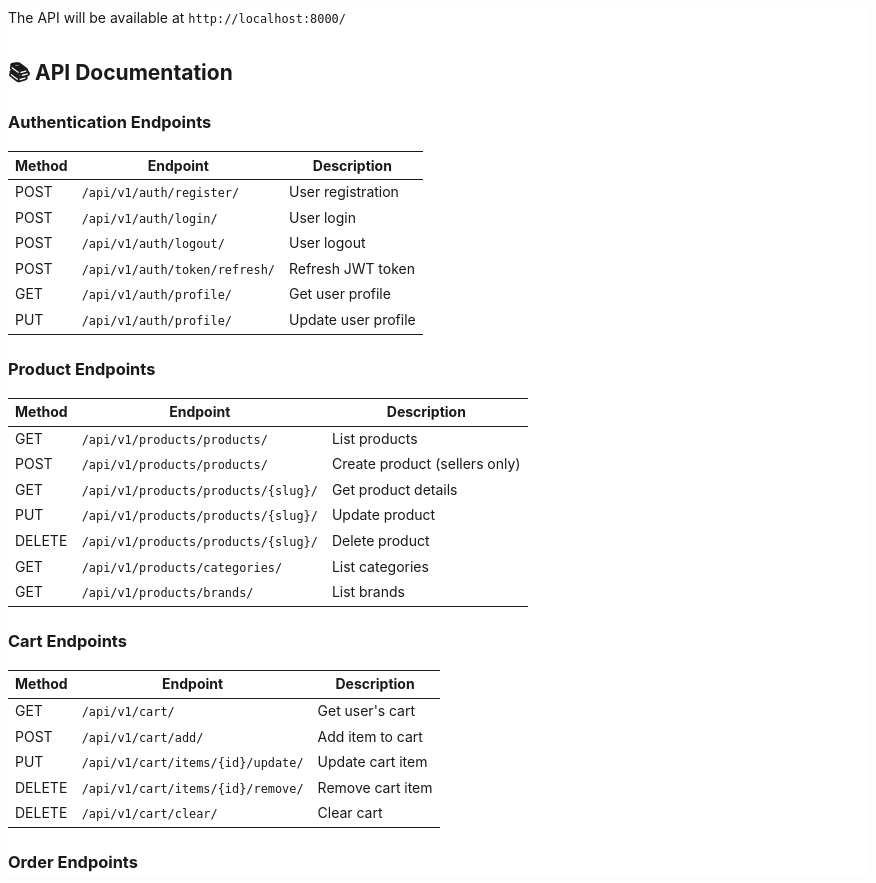 The API will be available at `http://localhost:8000/`

## 📚 API Documentation

### Authentication Endpoints

| Method | Endpoint | Description |
|--------|----------|-------------|
| POST | `/api/v1/auth/register/` | User registration |
| POST | `/api/v1/auth/login/` | User login |
| POST | `/api/v1/auth/logout/` | User logout |
| POST | `/api/v1/auth/token/refresh/` | Refresh JWT token |
| GET | `/api/v1/auth/profile/` | Get user profile |
| PUT | `/api/v1/auth/profile/` | Update user profile |

### Product Endpoints

| Method | Endpoint | Description |
|--------|----------|-------------|
| GET | `/api/v1/products/products/` | List products |
| POST | `/api/v1/products/products/` | Create product (sellers only) |
| GET | `/api/v1/products/products/{slug}/` | Get product details |
| PUT | `/api/v1/products/products/{slug}/` | Update product |
| DELETE | `/api/v1/products/products/{slug}/` | Delete product |
| GET | `/api/v1/products/categories/` | List categories |
| GET | `/api/v1/products/brands/` | List brands |

### Cart Endpoints

| Method | Endpoint | Description |
|--------|----------|-------------|
| GET | `/api/v1/cart/` | Get user's cart |
| POST | `/api/v1/cart/add/` | Add item to cart |
| PUT | `/api/v1/cart/items/{id}/update/` | Update cart item |
| DELETE | `/api/v1/cart/items/{id}/remove/` | Remove cart item |
| DELETE | `/api/v1/cart/clear/` | Clear cart |

### Order Endpoints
──────
### [Task directions]
Copy out all of the lines above word for word, leaving out the pictures.

### [Answer to the exercise]
 The API will be available at `http://localhost:8000/`

## 📚 API Documentation

### Authentication Endpoints

| Method | Endpoint | Description |
|--------|----------|-------------|
| POST | `/api/v1/auth/register/` | User registration |
| POST | `/api/v1/auth/login/` | User login |
| POST | `/api/v1/auth/logout/` | User logout |
| POST | `/api/v1/auth/token/refresh/` | Refresh JWT token |
| GET | `/api/v1/auth/profile/` | Get user profile |
| PUT | `/api/v1/auth/profile/` | Update user profile |

### Product Endpoints

| Method | Endpoint | Description |
|--------|----------|-------------|
| GET | `/api/v1/products/products/` | List products |
| POST | `/api/v1/products/products/` | Create product (sellers only) |
| GET | `/api/v1/products/products/{slug}/` | Get product details |
| PUT | `/api/v1/products/products/{slug}/` | Update product |
| DELETE | `/api/v1/products/products/{slug}/` | Delete product |
| GET | `/api/v1/products/categories/` | List categories |
| GET | `/api/v1/products/brands/` | List brands |

### Cart Endpoints

| Method | Endpoint | Description |
|--------|----------|-------------|
| GET | `/api/v1/cart/` | Get user's cart |
| POST | `/api/v1/cart/add/` | Add item to cart |
| PUT | `/api/v1/cart/items/{id}/update/` | Update cart item |
| DELETE | `/api/v1/cart/items/{id}/remove/` | Remove cart item |
| DELETE | `/api/v1/cart/clear/` | Clear cart |

### Order Endpoints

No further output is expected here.